_Task to complete_. Select every line in the material that contains the word "position", and copy each of those lines.

════════════════

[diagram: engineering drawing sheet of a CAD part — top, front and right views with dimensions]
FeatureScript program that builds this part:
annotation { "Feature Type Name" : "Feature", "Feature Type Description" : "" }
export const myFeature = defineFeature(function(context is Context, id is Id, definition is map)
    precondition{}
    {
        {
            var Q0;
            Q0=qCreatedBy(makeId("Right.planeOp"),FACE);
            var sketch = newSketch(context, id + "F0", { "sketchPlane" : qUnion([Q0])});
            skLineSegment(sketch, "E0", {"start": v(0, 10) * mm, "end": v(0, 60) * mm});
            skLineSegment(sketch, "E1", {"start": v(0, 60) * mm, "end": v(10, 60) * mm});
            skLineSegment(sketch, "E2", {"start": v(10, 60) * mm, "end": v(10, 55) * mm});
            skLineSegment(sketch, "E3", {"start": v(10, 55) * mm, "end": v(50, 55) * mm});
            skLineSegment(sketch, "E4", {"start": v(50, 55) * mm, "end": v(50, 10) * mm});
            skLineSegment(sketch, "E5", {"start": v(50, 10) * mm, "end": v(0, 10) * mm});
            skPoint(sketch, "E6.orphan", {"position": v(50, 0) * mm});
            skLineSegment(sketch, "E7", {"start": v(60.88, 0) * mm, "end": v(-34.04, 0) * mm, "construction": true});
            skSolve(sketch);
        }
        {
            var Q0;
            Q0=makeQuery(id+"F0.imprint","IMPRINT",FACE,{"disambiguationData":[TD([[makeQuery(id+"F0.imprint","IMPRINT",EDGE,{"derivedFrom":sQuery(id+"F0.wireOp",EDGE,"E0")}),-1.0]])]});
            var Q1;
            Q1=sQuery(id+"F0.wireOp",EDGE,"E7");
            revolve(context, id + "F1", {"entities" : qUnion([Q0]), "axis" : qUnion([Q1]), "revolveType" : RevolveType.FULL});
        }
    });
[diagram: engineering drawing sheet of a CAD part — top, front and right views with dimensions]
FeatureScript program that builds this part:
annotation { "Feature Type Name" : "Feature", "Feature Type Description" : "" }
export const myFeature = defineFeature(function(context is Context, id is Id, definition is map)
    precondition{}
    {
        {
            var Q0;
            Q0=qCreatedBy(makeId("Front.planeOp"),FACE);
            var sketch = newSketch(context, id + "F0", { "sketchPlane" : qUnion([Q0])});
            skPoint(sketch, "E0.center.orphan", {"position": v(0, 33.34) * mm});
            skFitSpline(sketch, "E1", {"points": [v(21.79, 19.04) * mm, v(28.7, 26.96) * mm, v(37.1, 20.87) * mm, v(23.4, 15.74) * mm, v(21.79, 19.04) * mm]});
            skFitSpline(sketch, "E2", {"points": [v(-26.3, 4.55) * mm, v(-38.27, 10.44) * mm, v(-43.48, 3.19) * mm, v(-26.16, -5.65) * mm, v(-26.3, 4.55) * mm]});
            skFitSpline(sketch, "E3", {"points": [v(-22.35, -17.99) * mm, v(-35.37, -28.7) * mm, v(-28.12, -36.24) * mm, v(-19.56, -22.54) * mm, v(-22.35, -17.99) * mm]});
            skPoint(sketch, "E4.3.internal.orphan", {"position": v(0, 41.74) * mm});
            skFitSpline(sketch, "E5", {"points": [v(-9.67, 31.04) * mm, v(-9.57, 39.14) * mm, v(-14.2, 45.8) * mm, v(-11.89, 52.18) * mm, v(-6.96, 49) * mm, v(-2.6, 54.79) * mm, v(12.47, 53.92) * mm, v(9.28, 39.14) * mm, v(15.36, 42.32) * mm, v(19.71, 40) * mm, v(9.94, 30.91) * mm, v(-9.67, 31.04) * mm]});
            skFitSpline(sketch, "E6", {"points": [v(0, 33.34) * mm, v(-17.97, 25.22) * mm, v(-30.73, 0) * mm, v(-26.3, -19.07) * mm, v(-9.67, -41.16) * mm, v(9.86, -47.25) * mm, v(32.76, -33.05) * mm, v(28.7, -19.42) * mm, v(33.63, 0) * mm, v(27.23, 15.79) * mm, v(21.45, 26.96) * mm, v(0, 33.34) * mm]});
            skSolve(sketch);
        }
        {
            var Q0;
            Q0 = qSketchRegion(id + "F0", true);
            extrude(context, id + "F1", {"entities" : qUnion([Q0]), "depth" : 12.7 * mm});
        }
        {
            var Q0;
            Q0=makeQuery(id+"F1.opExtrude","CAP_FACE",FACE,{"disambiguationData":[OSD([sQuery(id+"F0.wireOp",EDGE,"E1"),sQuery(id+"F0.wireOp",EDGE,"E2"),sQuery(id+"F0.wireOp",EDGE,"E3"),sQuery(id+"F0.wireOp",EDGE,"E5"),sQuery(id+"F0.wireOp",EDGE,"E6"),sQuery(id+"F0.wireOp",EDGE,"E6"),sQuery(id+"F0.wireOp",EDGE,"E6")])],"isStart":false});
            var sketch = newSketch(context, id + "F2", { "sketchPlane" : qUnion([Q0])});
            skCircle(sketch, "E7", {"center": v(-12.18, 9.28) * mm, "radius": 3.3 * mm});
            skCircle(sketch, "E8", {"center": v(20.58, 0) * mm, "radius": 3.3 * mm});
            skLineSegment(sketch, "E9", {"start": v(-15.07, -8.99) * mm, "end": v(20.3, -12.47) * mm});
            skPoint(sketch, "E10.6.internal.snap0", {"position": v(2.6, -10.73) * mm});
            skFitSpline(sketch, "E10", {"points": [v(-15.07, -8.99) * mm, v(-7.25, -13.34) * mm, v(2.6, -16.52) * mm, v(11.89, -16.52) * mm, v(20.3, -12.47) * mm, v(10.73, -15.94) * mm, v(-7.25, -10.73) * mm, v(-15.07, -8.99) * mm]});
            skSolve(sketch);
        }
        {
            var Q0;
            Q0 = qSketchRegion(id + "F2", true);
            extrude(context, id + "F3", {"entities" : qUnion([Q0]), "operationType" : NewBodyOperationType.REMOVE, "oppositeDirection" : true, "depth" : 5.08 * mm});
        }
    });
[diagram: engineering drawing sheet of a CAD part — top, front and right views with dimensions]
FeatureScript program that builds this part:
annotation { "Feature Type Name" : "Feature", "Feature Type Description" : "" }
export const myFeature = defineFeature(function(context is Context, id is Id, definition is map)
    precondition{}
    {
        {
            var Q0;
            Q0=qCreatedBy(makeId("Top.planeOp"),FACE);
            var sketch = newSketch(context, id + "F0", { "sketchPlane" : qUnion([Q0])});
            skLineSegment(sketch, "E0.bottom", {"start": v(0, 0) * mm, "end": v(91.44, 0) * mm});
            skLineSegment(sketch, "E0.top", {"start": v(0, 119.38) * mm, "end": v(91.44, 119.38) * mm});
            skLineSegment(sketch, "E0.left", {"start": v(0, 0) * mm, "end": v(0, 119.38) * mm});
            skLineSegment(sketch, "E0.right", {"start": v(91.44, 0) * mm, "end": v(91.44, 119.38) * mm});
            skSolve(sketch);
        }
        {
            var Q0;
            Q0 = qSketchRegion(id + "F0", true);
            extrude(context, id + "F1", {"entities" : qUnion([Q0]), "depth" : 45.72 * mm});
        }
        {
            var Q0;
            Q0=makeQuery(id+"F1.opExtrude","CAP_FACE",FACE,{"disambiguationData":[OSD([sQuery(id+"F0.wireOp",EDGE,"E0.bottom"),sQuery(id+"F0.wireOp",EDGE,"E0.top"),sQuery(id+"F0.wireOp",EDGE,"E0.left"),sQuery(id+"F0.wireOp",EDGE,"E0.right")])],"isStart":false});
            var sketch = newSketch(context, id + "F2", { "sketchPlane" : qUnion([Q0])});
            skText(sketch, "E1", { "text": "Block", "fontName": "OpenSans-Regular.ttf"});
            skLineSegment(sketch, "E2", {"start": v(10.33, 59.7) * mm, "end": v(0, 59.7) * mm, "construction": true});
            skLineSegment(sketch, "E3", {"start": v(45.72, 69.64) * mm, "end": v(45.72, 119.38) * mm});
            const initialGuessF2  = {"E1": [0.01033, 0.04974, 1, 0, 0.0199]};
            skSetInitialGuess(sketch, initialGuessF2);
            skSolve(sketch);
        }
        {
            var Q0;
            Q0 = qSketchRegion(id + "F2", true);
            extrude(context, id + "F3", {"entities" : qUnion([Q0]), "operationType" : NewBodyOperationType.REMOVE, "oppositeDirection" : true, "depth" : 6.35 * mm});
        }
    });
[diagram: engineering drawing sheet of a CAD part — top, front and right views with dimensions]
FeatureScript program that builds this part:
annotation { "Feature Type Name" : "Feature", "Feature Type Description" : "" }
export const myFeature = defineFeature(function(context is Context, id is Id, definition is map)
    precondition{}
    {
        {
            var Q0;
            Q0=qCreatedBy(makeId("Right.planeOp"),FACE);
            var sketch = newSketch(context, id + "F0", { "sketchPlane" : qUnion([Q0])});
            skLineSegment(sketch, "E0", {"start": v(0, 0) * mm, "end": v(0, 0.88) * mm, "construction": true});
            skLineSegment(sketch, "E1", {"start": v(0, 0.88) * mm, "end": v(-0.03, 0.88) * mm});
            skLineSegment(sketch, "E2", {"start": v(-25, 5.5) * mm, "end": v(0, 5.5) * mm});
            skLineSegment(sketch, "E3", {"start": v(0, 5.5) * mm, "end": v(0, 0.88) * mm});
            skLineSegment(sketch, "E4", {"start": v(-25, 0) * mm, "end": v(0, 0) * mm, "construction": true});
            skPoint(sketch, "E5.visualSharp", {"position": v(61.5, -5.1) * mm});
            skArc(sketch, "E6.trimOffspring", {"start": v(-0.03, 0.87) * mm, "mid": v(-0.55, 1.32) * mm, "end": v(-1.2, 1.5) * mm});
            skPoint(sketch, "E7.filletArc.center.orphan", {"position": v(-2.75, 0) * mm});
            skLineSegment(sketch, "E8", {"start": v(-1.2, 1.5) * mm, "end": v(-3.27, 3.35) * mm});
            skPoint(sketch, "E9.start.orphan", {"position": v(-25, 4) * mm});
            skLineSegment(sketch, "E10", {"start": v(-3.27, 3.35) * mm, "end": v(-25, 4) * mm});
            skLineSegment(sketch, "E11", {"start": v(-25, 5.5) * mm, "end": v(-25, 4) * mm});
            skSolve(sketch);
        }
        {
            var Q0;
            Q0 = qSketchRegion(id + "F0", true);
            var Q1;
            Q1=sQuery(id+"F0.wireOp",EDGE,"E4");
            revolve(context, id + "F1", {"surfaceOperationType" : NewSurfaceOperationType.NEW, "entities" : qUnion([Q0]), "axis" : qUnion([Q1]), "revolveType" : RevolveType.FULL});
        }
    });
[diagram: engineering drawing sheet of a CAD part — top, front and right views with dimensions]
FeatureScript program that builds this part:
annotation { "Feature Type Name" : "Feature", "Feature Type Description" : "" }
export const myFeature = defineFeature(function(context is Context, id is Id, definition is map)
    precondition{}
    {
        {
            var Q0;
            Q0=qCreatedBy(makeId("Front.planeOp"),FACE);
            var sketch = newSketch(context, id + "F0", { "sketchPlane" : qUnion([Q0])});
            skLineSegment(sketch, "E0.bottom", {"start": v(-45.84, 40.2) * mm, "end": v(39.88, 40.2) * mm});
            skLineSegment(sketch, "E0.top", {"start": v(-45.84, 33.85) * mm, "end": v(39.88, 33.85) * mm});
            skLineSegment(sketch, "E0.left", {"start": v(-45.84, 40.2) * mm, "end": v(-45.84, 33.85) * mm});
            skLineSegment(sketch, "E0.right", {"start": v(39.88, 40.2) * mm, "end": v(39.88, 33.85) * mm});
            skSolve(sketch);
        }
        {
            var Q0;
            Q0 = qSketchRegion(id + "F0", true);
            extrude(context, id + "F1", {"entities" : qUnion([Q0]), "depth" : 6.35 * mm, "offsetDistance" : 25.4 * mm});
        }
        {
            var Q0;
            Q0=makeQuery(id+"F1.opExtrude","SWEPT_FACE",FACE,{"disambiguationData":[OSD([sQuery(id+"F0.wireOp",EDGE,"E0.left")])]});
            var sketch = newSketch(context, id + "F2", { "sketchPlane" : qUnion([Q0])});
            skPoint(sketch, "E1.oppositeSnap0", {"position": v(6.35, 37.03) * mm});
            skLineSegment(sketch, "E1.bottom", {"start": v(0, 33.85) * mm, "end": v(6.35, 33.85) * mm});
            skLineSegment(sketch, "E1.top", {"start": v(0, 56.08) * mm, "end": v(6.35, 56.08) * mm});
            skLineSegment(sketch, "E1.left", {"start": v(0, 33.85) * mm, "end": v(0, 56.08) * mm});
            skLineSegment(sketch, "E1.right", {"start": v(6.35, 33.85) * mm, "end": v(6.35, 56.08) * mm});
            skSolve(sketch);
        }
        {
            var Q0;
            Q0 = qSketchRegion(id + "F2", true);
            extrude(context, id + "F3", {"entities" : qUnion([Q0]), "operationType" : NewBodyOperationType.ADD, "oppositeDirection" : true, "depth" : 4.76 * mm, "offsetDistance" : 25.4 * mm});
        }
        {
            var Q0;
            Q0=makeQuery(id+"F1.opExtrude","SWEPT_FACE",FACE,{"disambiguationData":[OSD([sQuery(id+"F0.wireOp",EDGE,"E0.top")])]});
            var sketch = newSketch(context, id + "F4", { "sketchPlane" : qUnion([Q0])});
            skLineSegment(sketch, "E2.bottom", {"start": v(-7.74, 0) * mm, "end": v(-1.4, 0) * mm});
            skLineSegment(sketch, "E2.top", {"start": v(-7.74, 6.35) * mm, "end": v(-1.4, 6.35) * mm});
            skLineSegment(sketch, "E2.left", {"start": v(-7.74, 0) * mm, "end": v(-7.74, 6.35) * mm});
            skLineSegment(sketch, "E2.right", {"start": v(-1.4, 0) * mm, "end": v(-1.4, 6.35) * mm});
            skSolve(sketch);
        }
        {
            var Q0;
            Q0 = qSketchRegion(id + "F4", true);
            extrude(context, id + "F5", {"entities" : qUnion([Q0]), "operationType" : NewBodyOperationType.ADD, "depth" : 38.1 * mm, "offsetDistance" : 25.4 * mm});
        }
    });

════════════════

_Reply_.
            skPoint(sketch, "E6.orphan", {"position": v(50, 0) * mm});
            skPoint(sketch, "E0.center.orphan", {"position": v(0, 33.34) * mm});
            skPoint(sketch, "E4.3.internal.orphan", {"position": v(0, 41.74) * mm});
            skPoint(sketch, "E10.6.internal.snap0", {"position": v(2.6, -10.73) * mm});
            skPoint(sketch, "E5.visualSharp", {"position": v(61.5, -5.1) * mm});
            skPoint(sketch, "E7.filletArc.center.orphan", {"position": v(-2.75, 0) * mm});
            skPoint(sketch, "E9.start.orphan", {"position": v(-25, 4) * mm});
            skPoint(sketch, "E1.oppositeSnap0", {"position": v(6.35, 37.03) * mm});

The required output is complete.